L’enquête auprès des usagères des maternités, menée par la Direction de la Recherche, des Etudes, de l'Evaluation et des Statistiques (DREES) à la fin de l’année 2006, permet d’établir un état des lieux des attentes et de la satisfaction des femmes ayant accouché en France avant la concrétisation des mesures du plan périnatalité 2005-2007 (autour des thèmes de l'humanité, de la proximité, de la sécurité, de la qualité).

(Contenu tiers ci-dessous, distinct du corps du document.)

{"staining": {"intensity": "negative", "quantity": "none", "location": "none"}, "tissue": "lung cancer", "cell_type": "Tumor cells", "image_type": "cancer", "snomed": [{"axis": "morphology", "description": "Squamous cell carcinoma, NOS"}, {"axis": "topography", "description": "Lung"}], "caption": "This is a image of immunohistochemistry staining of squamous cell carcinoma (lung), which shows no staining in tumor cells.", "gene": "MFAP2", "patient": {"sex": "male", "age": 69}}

Les premiers résultats (sur 2656 femmes dans 169 maternités de niveau I, II et III) donnent un tableau très positif de la perception qu’ont les usagères de leur suivi de grossesse et du déroulement de leur accouchement, avec plus de 95 % de femmes se déclarant très ou plutôt satisfaites. Près de 90% des femmes sont entrées à la matenité avec le futur père (5% seule et 5% avec un proche)
Celles-ci sont particulièrement sensibles aux qualités humaines des professionnels de santé (dans l'ordre: écoute, accompagnement, dialogues, explications reçues, sécurité de la prise en charge et qualité des prestations techniques) même si elles souhaiteraient être un peu plus informées sur les actes pratiqués au cours de l’accouchement.

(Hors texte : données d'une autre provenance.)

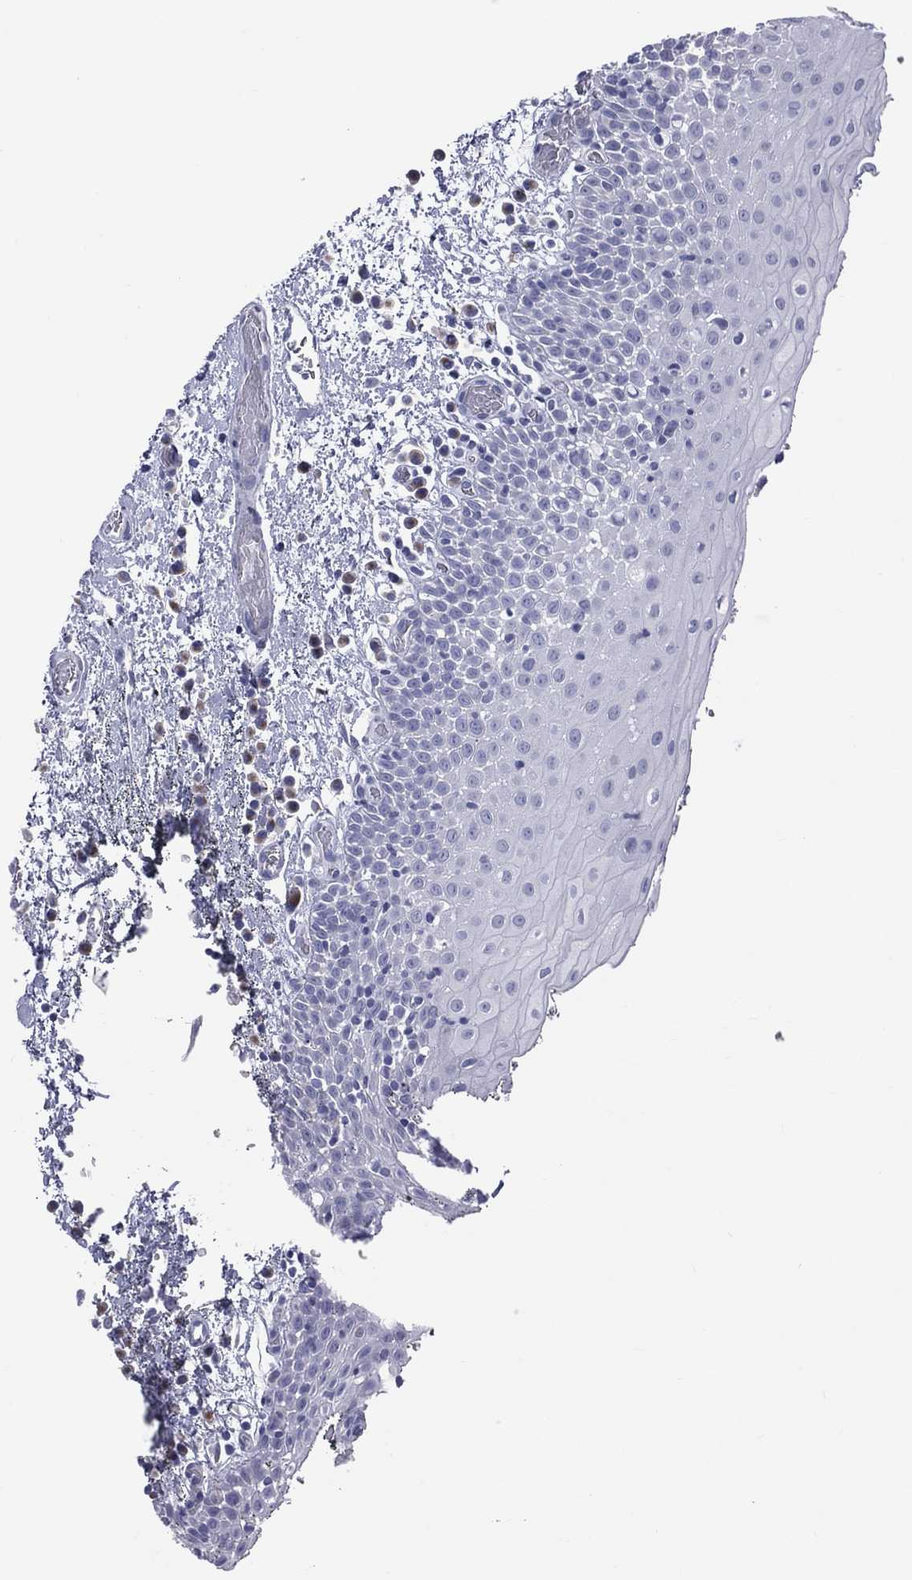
{"staining": {"intensity": "negative", "quantity": "none", "location": "none"}, "tissue": "oral mucosa", "cell_type": "Squamous epithelial cells", "image_type": "normal", "snomed": [{"axis": "morphology", "description": "Normal tissue, NOS"}, {"axis": "morphology", "description": "Squamous cell carcinoma, NOS"}, {"axis": "topography", "description": "Oral tissue"}, {"axis": "topography", "description": "Tounge, NOS"}, {"axis": "topography", "description": "Head-Neck"}], "caption": "The photomicrograph exhibits no significant staining in squamous epithelial cells of oral mucosa. Brightfield microscopy of immunohistochemistry stained with DAB (brown) and hematoxylin (blue), captured at high magnification.", "gene": "MLN", "patient": {"sex": "female", "age": 80}}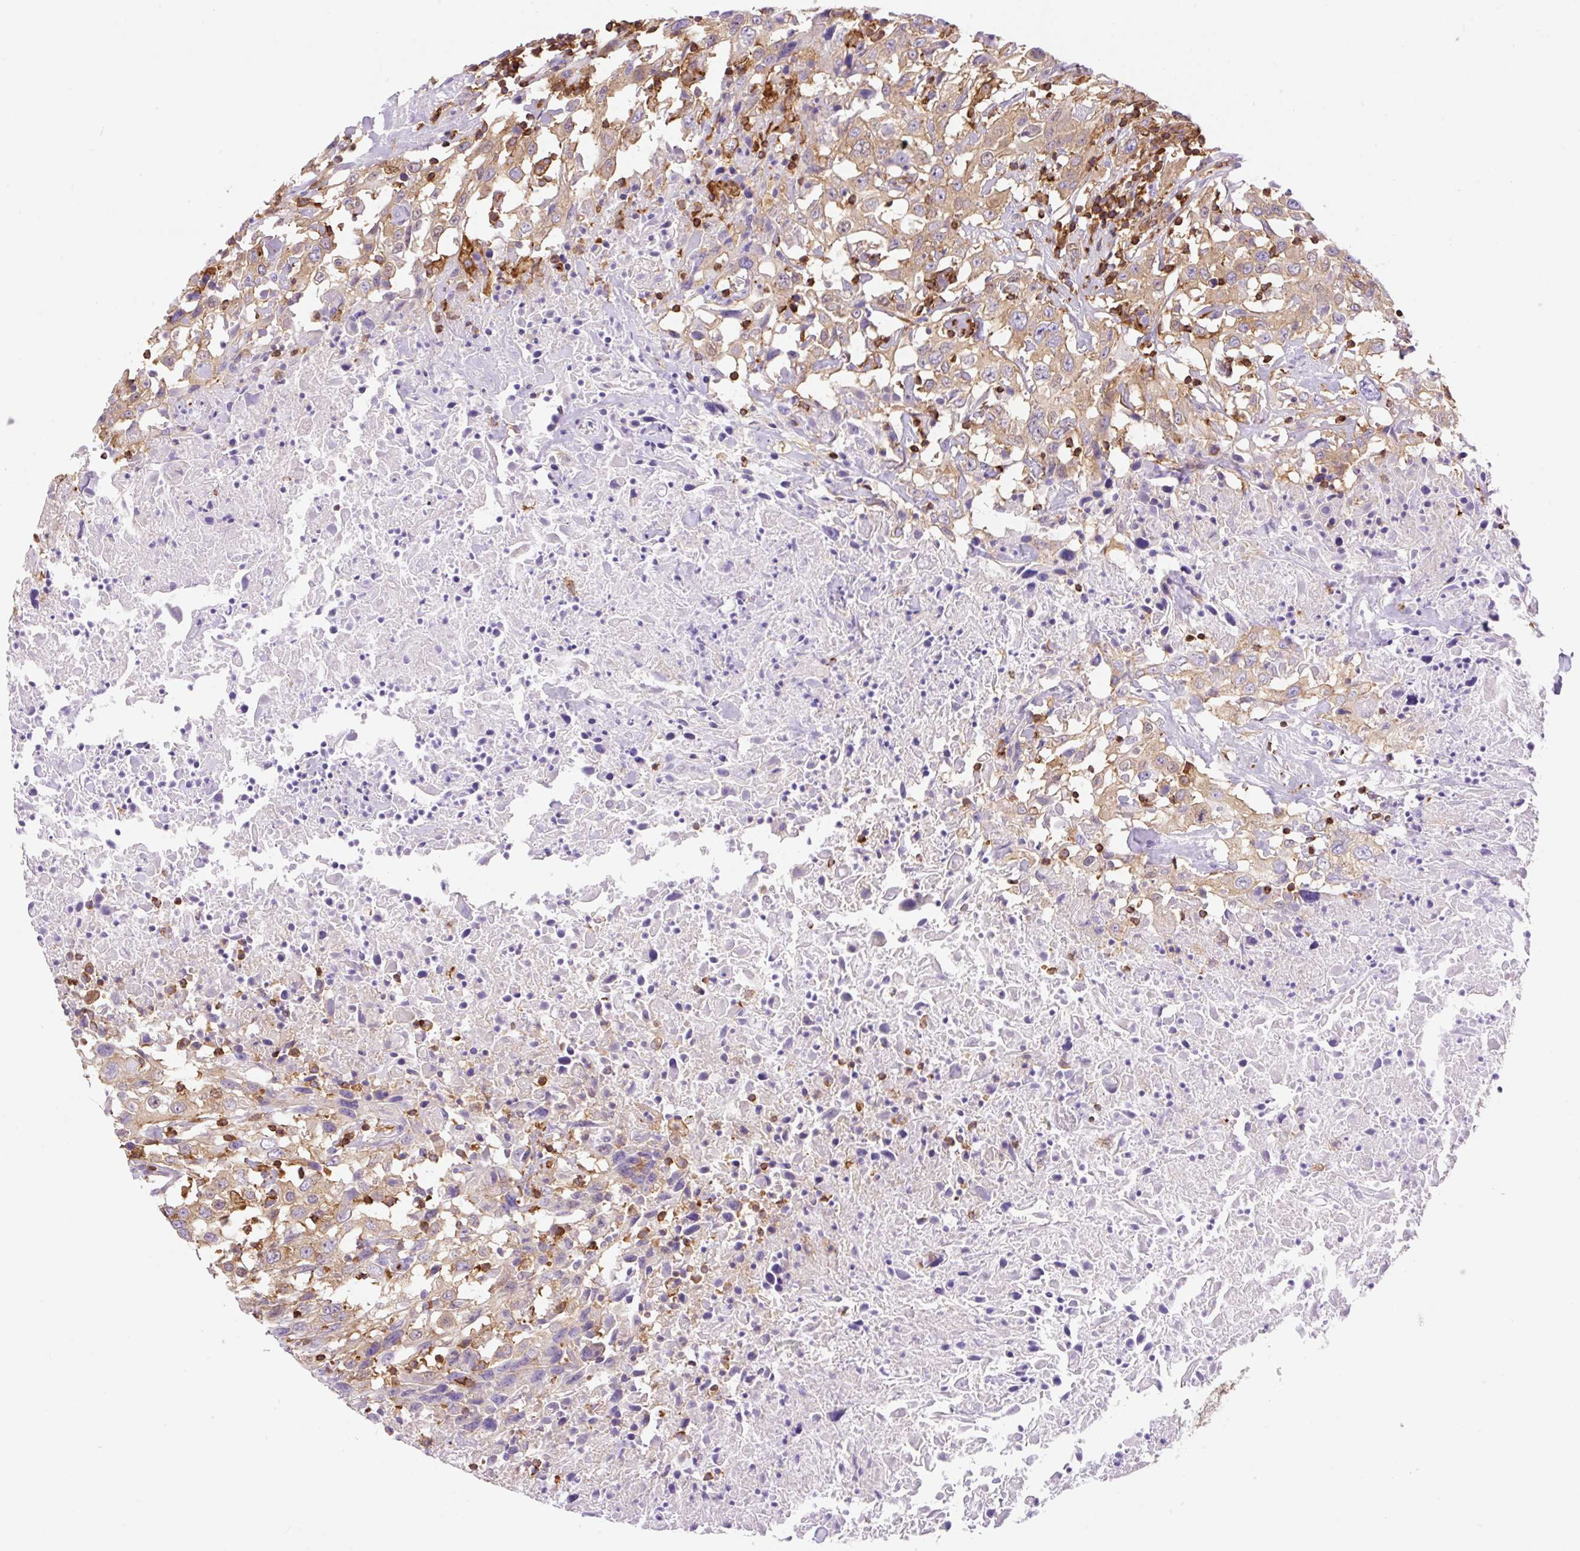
{"staining": {"intensity": "moderate", "quantity": ">75%", "location": "cytoplasmic/membranous"}, "tissue": "urothelial cancer", "cell_type": "Tumor cells", "image_type": "cancer", "snomed": [{"axis": "morphology", "description": "Urothelial carcinoma, High grade"}, {"axis": "topography", "description": "Urinary bladder"}], "caption": "IHC (DAB (3,3'-diaminobenzidine)) staining of human high-grade urothelial carcinoma demonstrates moderate cytoplasmic/membranous protein expression in about >75% of tumor cells. (Stains: DAB (3,3'-diaminobenzidine) in brown, nuclei in blue, Microscopy: brightfield microscopy at high magnification).", "gene": "DNM2", "patient": {"sex": "male", "age": 61}}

Elles sont satisfaites du respect de leur intimité (95%), de leur liberté de mouvement (83%)
Certaines émettent un avis négatif sur l'accompagnement de l'allaitement maternel (entre 9 et 14.5%)

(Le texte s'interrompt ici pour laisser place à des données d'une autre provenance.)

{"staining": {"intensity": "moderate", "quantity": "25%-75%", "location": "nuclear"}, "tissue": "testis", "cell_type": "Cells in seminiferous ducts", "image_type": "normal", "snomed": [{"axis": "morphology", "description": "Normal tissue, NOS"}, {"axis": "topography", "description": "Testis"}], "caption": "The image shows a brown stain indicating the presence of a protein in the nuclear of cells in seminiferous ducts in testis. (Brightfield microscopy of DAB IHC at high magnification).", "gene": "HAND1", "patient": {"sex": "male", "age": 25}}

Sur la préparation à la sortie de la maternité, elles sont ainsi entre 15 et 35 % à être plutôt pas ou pas du tout satisfaites des informations et conseils médicaux qui leur sont prodigués afin d’assurer les soins de suites de couches : 16 % pour les soins de déchirure, 20 % pour les soins de cicatrice liée à une césarienne, 22 % pour les soins conséquents à une épisiotomie et 33 % pour ce qui est de la rééducation du périnée.
Près de quatre femmes sur dix déplorent avoir été mal préparées aux éventuels troubles post-partum (pertes vaginales, retour de couches, poids, fatigue, sommeil, etc.).
L’enquête suggère cependant que des progrès peuvent encore être accomplis en matière de conseils et d’informations pour préparer la sortie de la maternité, une femme sur cinq déplorant des carences dans ce domaine.

On observe enfin que le niveau de satisfaction exprimé par les usagères dépend surtout des contraintes (médicales, financières ou de niveau d’offre de soins) qui pèsent sur leur choix et des éventuelles complications intervenues durant la grossesse.

Voir plus de détail :
publication de la DREES n°660 sur ce sujet.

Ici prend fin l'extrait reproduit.